Reports on the successful use of FWB in military field hospitals have been published. In civilian practice in the United States, however, it has generally been unavailable and rarely used. The military experience with using whole blood dates back to World War I where type-specific, crossmatched blood was used in combat. This was almost 25 years before Rh typing was developed. The use of citrate phosphate dextrose (CPD) or citrate phosphate double dextrose (CP2D) can allow for safe preservation of SWB for 21 days at 1°C to 6°C. The use of citrate phosphate dextrose adenine (CPDA-1) at 1°C to 6°C can increase storage time to 35 days. Owing to time dependent degradation of clotting factors and platelets, whole blood older than 2 weeks may require the addition of fresher whole blood or supplemental platelets to avoid contributing to coagulopathy.
When PRBCs, plasma, and platelet transfusions in the 1 : 1 : 1 ratio are used, the mixture is significantly more diluted than when SWB is transfused. Average hematocrit and platelet count in 1 : 1 : 1 mixtures were 29% and 90 K/μl, respectively, when compared to 35% to 38% and 150 to 200 K/μl with SWB. Coagulation factors were also higher in SWB transfusions.
Current studies show that the use of SWB results in outcomes at least as good as component (RBC + plasma + platelet) therapy in hemorrhaging patients. We recommend the use of whole blood when available. Although the shelf-life of whole blood is shorter than component therapy, it can still be cost-effective owing to the higher cost of separating blood into components. The argument for using SWB early in the resuscitation process can be summarized as follows: ,
SWB provides a physiologic balance of blood components that are simultaneously transfused.
++++++
## PROBLEMS TO WORK ON
**1.** From the passage on whole blood transfusion, quote the portion starting with "Reports on the" and going on through "contributing to coagulopathy.".
**2.** According to the passage on whole blood transfusion, why may whole blood older than 2 weeks need fresher whole blood or supplemental platelets added? Answer in one to three sentences.
**3.** Continue the passage on whole blood transfusion from the point where it stops.

Pose landmark coordinates:
++++++
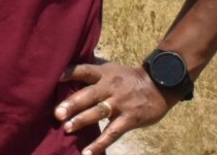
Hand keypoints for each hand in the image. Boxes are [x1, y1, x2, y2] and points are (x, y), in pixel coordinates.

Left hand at [55, 59, 172, 154]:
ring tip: (67, 128)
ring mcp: (120, 103)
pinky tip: (87, 153)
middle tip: (57, 113)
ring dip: (82, 121)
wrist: (160, 85)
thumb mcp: (112, 70)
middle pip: (89, 94)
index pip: (85, 71)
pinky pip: (112, 133)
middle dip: (72, 104)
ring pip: (99, 112)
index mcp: (104, 74)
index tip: (56, 77)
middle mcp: (110, 87)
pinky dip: (100, 144)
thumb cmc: (129, 79)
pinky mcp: (130, 119)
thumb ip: (93, 73)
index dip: (71, 73)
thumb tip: (66, 72)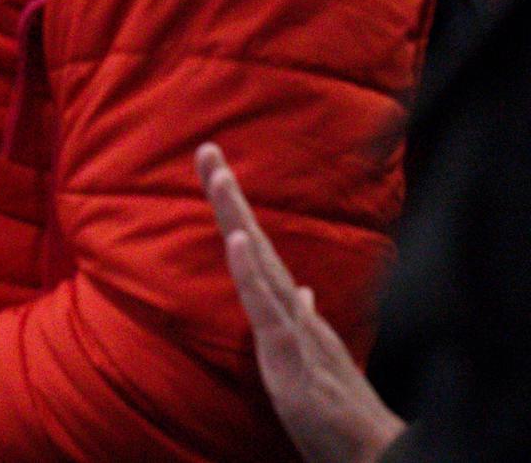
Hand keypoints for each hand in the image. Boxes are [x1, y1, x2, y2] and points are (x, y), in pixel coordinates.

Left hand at [196, 144, 405, 462]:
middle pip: (255, 243)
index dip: (235, 213)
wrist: (374, 455)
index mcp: (293, 312)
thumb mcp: (312, 358)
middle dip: (229, 197)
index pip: (257, 251)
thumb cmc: (341, 411)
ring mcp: (294, 331)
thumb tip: (300, 290)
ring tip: (218, 176)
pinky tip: (237, 242)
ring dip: (237, 218)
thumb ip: (303, 321)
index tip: (215, 170)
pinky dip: (251, 273)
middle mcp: (295, 312)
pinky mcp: (293, 358)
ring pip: (261, 265)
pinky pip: (268, 311)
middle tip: (206, 149)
++++++
## RESPONSES FOR EACH TASK
**1.**
Reports on the successful use of FWB in military field hospitals have been published. In civilian practice in the United States, however, it has generally been unavailable and rarely used. The military experience with using whole blood dates back to World War I where type-specific, crossmatched blood was used in combat. This was almost 25 years before Rh typing was developed. The use of citrate phosphate dextrose (CPD) or citrate phosphate double dextrose (CP2D) can allow for safe preservation of SWB for 21 days at 1°C to 6°C. The use of citrate phosphate dextrose adenine (CPDA-1) at 1°C to 6°C can increase storage time to 35 days. Owing to time dependent degradation of clotting factors and platelets, whole blood older than 2 weeks may require the addition of fresher whole blood or supplemental platelets to avoid contributing to coagulopathy.

**2.** Clotting factors and platelets in stored whole blood degrade over time. After about 2 weeks, the blood may need fresher whole blood or supplemental platelets so that it does not contribute to coagulopathy.

**3.**
A smaller volume of anticoagulant/preservative solution is transfused with SWB.
Platelet function in SWB may be significantly enhanced compared to component therapy.
Higher levels of hemostatic factors are delivered with SWB.
Fibrinogen delivery is higher when utilizing SWB, as FFP does not deliver significant amounts of fibrinogen.
Hemolytic transfusion reaction rate in SWB is low (about 1 : 120,000), therefore transfusions are generally safe and confer fewer donor exposures compared with component therapy, such as 1 : 1 : 1 protocols.
Administration of all components together in one unit can improve the time to complete a transfusion.
Errors associated with transfusion of type-specific blood can be minimized.
One potential complication from the lack of Rh typing in LTOWB, is the possibility of isoimmunization causing hemolytic disease of the newborn. Premenopausal women who receive LTOWB are potential candidates for anti-D immunoglobulin (Rhogam) and consultation with obstetrics.
Autotransfusion may also be used in the emergency setting in the event of severe chest trauma. A large retrospective trial showed it to be both safe and effective. Autotransfusion is the process of giving a patient back his or her own blood that has been collected from an uncontaminated active bleeding site. This is most frequently done using blood from the thorax after trauma. This strategy has numerous advantages—immediate availability, blood compatibility, elimination of donor to patient disease transmission, lower risk of circulatory overload, and fewer direct complications related to the transfusion itself, such as hyperkalemia, hypothermia, hypocalcemia, or metabolic acidosis. It is also more acceptable to patients whose religious convictions prohibit non-autologous transfusions. It is impractical in some settings owing to a relatively limited number of appropriate trauma patients, specific training required to operate the equipment, and time required for equipment setup.